Meanwhile, a memory of the past, Bulgaria, unwittingly complicit in a very different kind of Irish revolution 32 years ago, slip into the old town virtually unnoticed.

This is a game that was more deserving of a home in Tallaght Stadium.

Their most notable player might just as well be called "Someone Ineverheardov".

Ireland, too, are unloved and almost unrecognisable, but sprinkled with debutants and others looking for fringe benefits.

McCarthy, who in his first spell so often felt shadowed by the under-age achievements of Brian Kerr, is conscious that a youthful fling is necessary.

The clamour for 'Kenny's Kids' will grow in volume and last night, McCarthy was eager to see if there was another hungry young breed bristling for attention.

In a team featuring two debutants, only one player had more than 15 caps and seven of the team were in single figures.

A friendly without fire is no breeding ground.

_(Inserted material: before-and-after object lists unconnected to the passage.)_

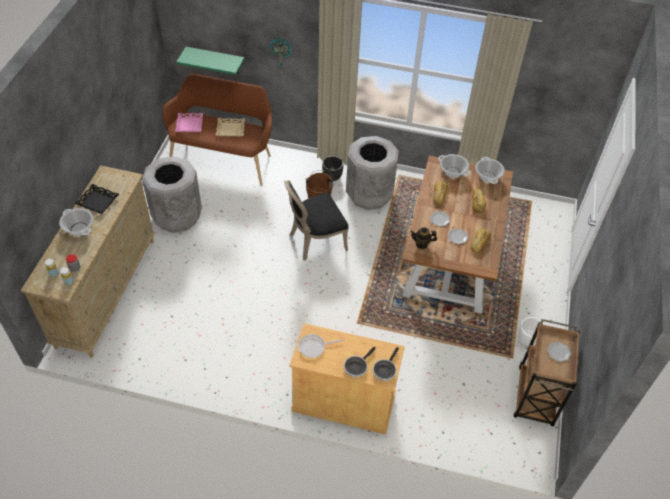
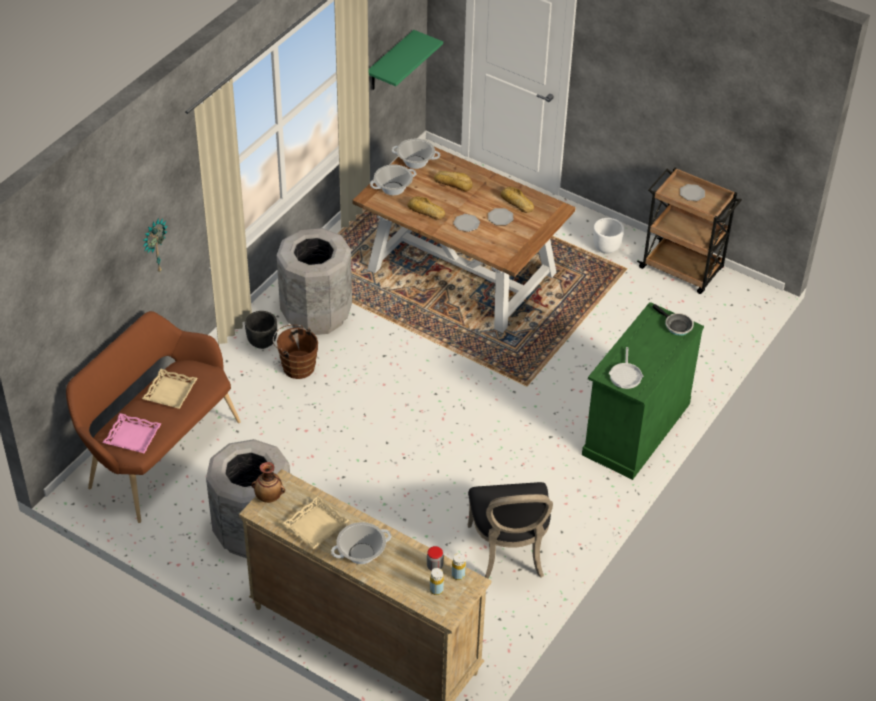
camera: 70 degrees left, 5 degrees down
black tray [74,184,119,214] -> beige tray [282,496,349,549]
green shelf [176,47,244,75] -> green shelf moved to [369,30,443,90]
black chair [284,180,349,261] -> black chair moved to [468,482,553,579]
beige cabinet [289,323,405,434] -> green cabinet [582,302,704,480]
frying pan [344,347,376,377] -> none
teapot [410,227,437,249] -> none
none -> vase [251,462,285,503]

With tackling and intensity disallowed, there was no pressure on performance so it all seemed like an exercise in contrivance.

It was a gentle stroll of irrelevance, a polite exchange of passing niceties that remain mostly harmless.

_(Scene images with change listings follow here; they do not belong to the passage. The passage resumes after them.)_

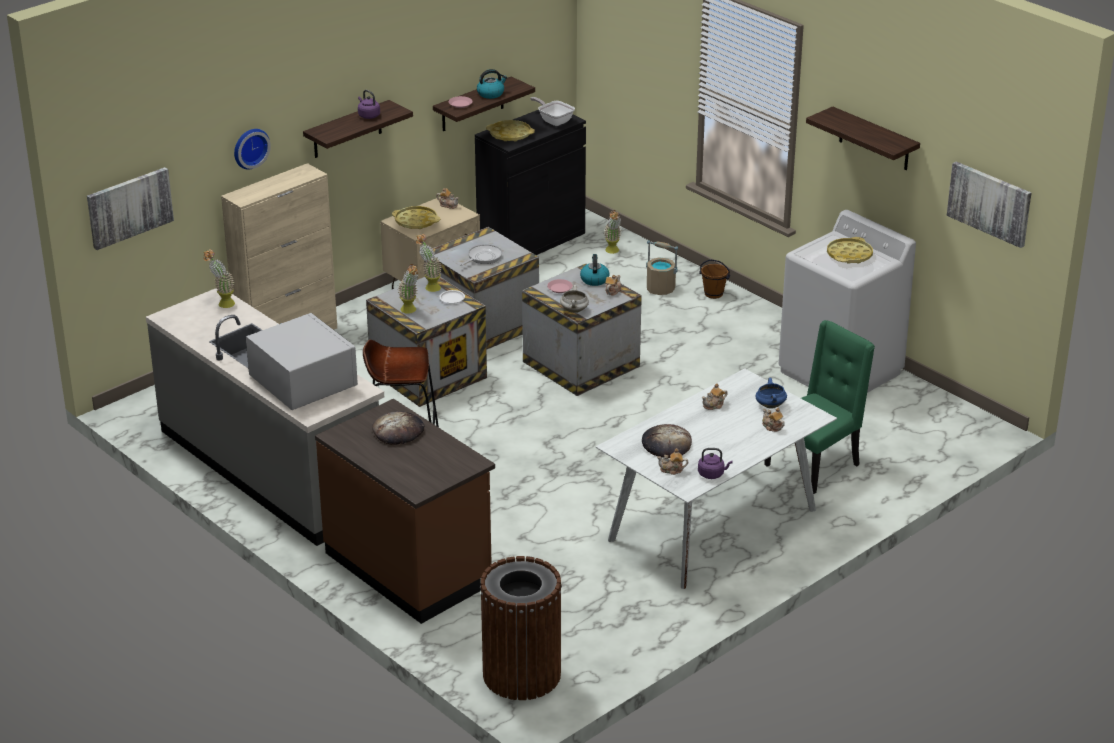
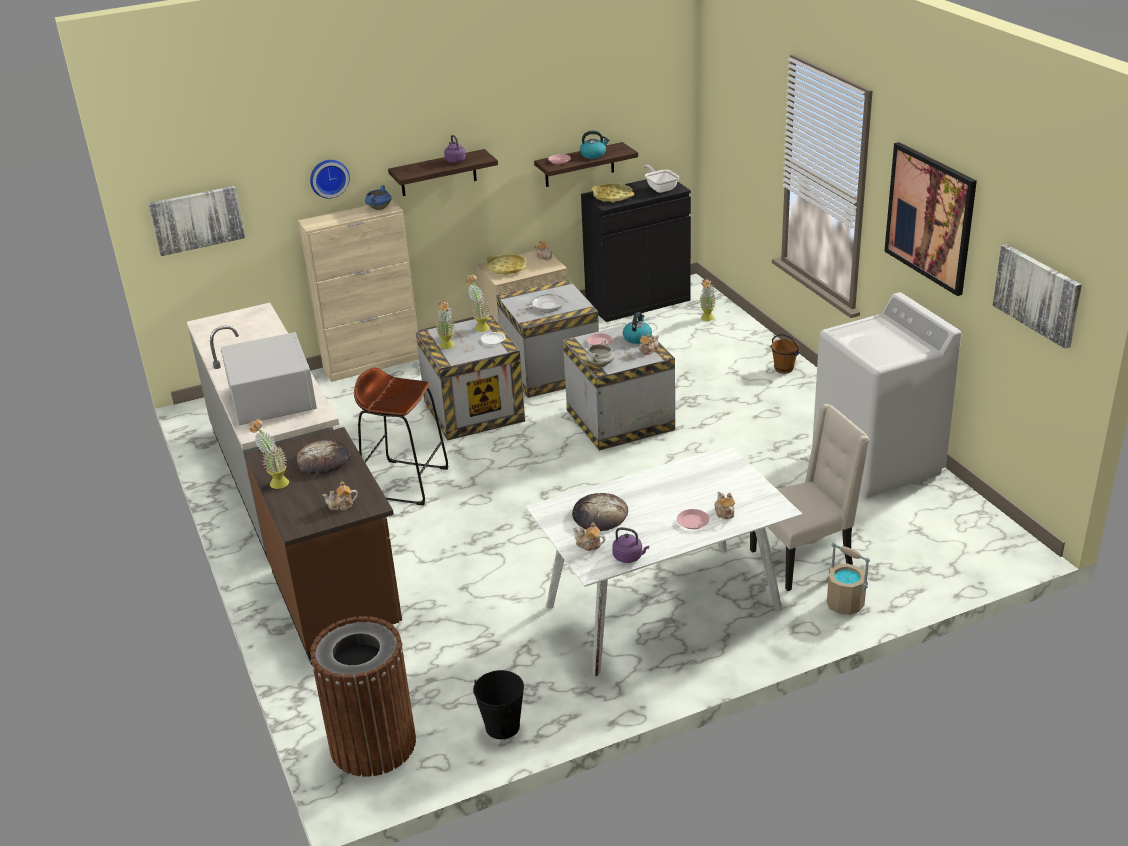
camera: 20 degrees right, 0 degrees up
potted plant [203,249,235,308] -> potted plant moved to [250,420,289,489]
beige bucket [646,240,678,295] -> beige bucket moved to [827,542,870,615]
teapot [702,383,728,410] -> teapot moved to [323,481,358,510]
blue cooking pot [756,378,787,409] -> blue cooking pot moved to [365,185,392,210]
green chair [764,320,875,494] -> beige chair [750,404,870,591]
shelf [806,106,920,170] -> picture [884,142,977,296]
yellow tray [827,237,873,264] -> none
none -> black bucket [473,670,524,739]
none -> pink plate [677,509,709,529]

Josh Cullen, of Charlton, stands out from the listless crowd, bringing energy on both sides of the ball, poise with it and passion without.

His is a decent, and more vibrant, impression of Glenn Whelan.

Jack Byrne's arrival injects some life into the crowd and the contest, a diminutive throwback to his equally inner city playmaking predecessor, Wes Hoolahan.

He is now a live option to bring subtlety where there is so little.

Yet few others are willing to take the same bold gamble.

Safety first. It echoes the manager, the safe pair of hands whose short-term existence is predicated upon getting his team to next summer's party.

Things improved after the break with a pleasing late flurry but perhaps the only issue this friendly resolved is that very few of these players will be involved in that quest.

It is almost certain that one, if not more, of 'Kenny's Kids' will.